We tried to bring up a site with two MX67C and two MS120. The MX's came up, however the switches remained down. After some troubleshooting we noticed that the switches have pulled IP addresses out of a range 192.168.0.0/16 from the standby MX (new, out of the box). the configuration in the Meraki dashboard previewed VLAN1 as untagged VLAN with a range of 192.168.128.0/24. Apparently the switches were not reachable and therefore not configurable. We solved the problem by blocking the DHCP server on the Standby MX.
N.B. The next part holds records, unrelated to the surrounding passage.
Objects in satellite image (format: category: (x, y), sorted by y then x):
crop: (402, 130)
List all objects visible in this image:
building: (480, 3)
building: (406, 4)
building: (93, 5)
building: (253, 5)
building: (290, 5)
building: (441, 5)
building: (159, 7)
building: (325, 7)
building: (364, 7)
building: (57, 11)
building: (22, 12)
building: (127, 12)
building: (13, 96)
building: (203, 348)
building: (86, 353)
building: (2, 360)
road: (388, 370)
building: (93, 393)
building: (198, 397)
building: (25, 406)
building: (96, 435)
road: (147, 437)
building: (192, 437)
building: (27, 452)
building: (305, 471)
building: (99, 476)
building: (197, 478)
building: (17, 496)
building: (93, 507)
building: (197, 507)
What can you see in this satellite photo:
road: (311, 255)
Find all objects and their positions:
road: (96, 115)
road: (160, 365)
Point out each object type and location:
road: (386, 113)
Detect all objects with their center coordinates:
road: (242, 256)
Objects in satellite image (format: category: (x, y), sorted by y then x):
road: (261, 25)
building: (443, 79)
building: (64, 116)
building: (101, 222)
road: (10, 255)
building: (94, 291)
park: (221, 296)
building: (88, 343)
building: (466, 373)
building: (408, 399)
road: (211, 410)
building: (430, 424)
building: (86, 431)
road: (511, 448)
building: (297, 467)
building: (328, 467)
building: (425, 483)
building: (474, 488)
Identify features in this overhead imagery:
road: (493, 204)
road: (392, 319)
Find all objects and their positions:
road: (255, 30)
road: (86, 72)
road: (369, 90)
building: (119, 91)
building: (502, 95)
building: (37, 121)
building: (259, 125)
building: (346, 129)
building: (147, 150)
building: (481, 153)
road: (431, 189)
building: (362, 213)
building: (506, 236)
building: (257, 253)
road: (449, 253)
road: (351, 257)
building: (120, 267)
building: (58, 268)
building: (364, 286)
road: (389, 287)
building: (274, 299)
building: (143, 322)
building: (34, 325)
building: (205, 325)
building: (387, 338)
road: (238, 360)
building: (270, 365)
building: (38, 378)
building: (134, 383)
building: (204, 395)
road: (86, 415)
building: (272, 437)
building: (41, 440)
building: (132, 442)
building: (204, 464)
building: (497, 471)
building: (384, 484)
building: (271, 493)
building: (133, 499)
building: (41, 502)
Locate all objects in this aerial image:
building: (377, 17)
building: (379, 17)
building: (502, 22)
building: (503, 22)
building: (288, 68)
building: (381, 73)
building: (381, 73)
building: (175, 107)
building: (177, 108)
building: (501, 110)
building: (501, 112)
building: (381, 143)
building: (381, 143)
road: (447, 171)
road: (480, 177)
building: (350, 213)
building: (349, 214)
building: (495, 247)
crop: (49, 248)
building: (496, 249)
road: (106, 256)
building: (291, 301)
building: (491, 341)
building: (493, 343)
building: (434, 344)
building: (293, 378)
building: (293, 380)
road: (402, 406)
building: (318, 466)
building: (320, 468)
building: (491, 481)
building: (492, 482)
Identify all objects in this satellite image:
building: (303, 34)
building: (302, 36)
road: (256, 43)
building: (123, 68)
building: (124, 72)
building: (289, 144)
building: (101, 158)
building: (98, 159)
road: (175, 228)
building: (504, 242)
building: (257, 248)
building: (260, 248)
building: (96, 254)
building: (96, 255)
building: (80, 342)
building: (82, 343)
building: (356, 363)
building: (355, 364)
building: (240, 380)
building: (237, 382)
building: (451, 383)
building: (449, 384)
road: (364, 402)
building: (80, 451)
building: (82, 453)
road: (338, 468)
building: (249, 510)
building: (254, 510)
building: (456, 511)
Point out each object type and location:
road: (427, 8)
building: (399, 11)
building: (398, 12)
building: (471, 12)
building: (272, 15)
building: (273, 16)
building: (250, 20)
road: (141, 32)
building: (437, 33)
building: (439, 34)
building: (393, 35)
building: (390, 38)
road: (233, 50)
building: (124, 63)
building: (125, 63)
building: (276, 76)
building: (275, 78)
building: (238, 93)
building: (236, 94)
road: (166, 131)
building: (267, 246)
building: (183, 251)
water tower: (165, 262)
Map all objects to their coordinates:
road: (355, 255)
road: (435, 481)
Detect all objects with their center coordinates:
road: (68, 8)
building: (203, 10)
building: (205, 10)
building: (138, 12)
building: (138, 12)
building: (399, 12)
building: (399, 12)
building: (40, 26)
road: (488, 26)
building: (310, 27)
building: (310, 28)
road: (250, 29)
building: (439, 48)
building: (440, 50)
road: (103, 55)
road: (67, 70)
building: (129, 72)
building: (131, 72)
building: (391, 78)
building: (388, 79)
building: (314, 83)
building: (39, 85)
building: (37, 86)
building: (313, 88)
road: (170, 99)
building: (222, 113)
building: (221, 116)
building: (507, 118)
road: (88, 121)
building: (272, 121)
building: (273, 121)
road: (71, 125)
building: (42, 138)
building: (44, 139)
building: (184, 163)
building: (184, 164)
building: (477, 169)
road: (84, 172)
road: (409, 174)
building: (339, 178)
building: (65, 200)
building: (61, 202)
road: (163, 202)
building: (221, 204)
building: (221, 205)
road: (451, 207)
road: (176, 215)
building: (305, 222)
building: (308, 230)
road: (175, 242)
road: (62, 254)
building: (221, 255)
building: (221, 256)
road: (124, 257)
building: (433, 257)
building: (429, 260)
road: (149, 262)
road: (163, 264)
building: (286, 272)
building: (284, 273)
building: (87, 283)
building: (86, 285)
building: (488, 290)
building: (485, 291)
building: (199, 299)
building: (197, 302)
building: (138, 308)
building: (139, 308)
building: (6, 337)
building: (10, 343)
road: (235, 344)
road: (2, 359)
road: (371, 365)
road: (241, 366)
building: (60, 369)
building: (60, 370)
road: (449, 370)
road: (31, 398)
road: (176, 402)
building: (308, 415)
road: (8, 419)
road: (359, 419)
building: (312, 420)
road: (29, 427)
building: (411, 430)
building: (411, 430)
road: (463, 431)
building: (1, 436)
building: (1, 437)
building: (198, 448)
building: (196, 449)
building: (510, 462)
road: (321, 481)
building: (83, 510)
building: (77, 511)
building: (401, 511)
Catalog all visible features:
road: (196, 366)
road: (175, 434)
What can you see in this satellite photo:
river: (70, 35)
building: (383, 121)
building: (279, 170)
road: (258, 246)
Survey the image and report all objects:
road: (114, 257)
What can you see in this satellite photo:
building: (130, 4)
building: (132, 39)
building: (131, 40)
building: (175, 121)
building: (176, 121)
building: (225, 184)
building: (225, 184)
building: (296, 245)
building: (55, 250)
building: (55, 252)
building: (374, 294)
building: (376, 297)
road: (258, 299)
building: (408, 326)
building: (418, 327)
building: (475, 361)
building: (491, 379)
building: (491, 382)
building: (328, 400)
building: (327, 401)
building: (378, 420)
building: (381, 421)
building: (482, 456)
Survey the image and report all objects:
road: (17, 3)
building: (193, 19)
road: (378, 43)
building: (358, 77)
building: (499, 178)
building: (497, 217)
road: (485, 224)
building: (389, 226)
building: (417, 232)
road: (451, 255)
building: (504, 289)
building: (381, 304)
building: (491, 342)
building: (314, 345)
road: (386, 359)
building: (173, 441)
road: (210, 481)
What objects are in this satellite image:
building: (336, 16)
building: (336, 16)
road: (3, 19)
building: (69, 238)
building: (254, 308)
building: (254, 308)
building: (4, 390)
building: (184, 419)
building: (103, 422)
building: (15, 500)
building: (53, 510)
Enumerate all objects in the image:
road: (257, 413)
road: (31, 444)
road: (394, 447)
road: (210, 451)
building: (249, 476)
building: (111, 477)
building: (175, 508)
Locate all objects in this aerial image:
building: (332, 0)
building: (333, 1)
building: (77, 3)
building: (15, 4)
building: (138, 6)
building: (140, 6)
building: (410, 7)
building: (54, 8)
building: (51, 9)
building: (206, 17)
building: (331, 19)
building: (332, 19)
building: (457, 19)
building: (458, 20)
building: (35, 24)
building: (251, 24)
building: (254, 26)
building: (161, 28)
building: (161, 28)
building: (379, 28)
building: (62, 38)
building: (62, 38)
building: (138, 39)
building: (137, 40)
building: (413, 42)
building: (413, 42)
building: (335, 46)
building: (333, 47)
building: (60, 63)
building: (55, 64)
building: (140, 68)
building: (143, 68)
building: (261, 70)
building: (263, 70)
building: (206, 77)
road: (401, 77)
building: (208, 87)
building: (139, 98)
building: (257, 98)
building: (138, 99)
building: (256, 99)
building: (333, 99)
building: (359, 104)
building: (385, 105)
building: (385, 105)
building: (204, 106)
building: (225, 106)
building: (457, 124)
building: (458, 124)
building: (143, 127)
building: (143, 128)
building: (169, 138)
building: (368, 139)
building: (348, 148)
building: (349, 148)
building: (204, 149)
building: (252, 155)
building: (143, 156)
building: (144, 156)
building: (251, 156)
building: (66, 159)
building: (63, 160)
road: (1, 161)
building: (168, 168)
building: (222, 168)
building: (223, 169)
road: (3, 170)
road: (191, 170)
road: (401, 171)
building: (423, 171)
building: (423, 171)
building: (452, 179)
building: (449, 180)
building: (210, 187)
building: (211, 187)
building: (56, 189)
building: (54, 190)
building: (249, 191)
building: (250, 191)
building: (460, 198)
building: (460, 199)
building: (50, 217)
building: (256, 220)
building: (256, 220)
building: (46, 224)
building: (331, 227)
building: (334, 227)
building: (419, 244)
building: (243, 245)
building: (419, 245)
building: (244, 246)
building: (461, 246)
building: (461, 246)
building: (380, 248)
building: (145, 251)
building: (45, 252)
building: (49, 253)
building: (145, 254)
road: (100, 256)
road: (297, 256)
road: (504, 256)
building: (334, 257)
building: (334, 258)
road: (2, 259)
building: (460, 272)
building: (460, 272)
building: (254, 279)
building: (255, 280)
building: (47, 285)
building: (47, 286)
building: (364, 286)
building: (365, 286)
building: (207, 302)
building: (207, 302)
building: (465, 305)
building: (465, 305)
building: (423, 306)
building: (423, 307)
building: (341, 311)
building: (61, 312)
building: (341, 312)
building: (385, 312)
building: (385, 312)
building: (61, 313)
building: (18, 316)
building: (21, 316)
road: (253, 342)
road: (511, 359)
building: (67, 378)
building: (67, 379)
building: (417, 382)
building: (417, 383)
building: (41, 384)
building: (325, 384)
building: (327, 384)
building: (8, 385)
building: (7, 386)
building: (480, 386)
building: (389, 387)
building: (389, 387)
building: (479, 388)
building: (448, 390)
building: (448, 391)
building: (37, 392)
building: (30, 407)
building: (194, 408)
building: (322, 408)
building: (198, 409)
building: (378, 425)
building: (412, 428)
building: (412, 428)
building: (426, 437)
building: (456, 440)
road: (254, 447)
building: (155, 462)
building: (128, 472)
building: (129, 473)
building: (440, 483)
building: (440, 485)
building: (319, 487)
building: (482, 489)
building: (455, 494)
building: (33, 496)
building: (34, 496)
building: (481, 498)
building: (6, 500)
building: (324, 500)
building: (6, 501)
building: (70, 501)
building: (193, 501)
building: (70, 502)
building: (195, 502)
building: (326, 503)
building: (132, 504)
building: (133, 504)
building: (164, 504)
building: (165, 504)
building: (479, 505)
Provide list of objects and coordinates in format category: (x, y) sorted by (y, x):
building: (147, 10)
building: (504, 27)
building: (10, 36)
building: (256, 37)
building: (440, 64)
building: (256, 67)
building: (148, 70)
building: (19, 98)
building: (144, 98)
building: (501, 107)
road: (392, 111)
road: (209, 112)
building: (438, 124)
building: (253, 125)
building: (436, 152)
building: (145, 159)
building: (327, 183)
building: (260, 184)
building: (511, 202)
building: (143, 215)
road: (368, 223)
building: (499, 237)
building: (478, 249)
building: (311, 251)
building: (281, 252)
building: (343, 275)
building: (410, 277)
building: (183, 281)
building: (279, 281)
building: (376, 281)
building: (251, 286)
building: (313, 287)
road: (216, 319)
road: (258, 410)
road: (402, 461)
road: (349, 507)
All good, BUT: for me the question remains, how a standby MX can actively hand out DHCP addresses out of an unconfigured address range? A passive device should never be able to act as DHCP server in my opinion. The active MX should be the only active DHCP server.
Does anybody have more insight in this topic, since I have not found a detailed description on how this is designed to work.
Was the Internet connection for the standby MX up and was it showing as online?
Was the LAN interface of both the primary and standby MX plugged into the same layer 2 domain, so that they could see each other?
thanks for the fast reply. Both MX were connected to the same Internet access box on the internet interface and both MX's had were connected to both switches (all links up, at least what the LEDs said). The config in the dashboard for the MX ports was set to trunk/native VLAN1 in a template and therefore in the bound network as well. So I would say yes, same internet uplink and same Layer 2 domain.
It does sound odd... When the MX's were configured there were no issues going into Primary and Standby?
How did you cable them up into this mode exactly?
First the cabling was not ok, since the standby MX was only connected to the primary MX via LAN port and no working internet uplink was present. After correcting the cabling and rebooting the MX I did a factory reset on the attached switches so I assume that they had to redo the DHCP discovery. And since active and standby MX were up and running in the dashboard I assume that the standby MX had the correct config.
But I have to redo the setup to see if it behaves the same way again.
Thanks for your support.
It took me some time to do the tests, however I was not able to replicate the situation. The DHCP scope 192.168.0.0/16 did not show up again after various factory resets. I must assume that the faulty device has already been used in a test setup previously and had an old configuration on it. Since the spare MX did not have a direct internet connection during my tests with the errors happening, it might have started to distribute IP addresses from its DHCP server.
This brings me to two other questions (tell me if I should ask it in a separate thread): what does a spare MX do in terms of packet forwarding on the LAN ports? Would an internal DHCP server on a spare MX be able to intercept DHCP packets and answer them?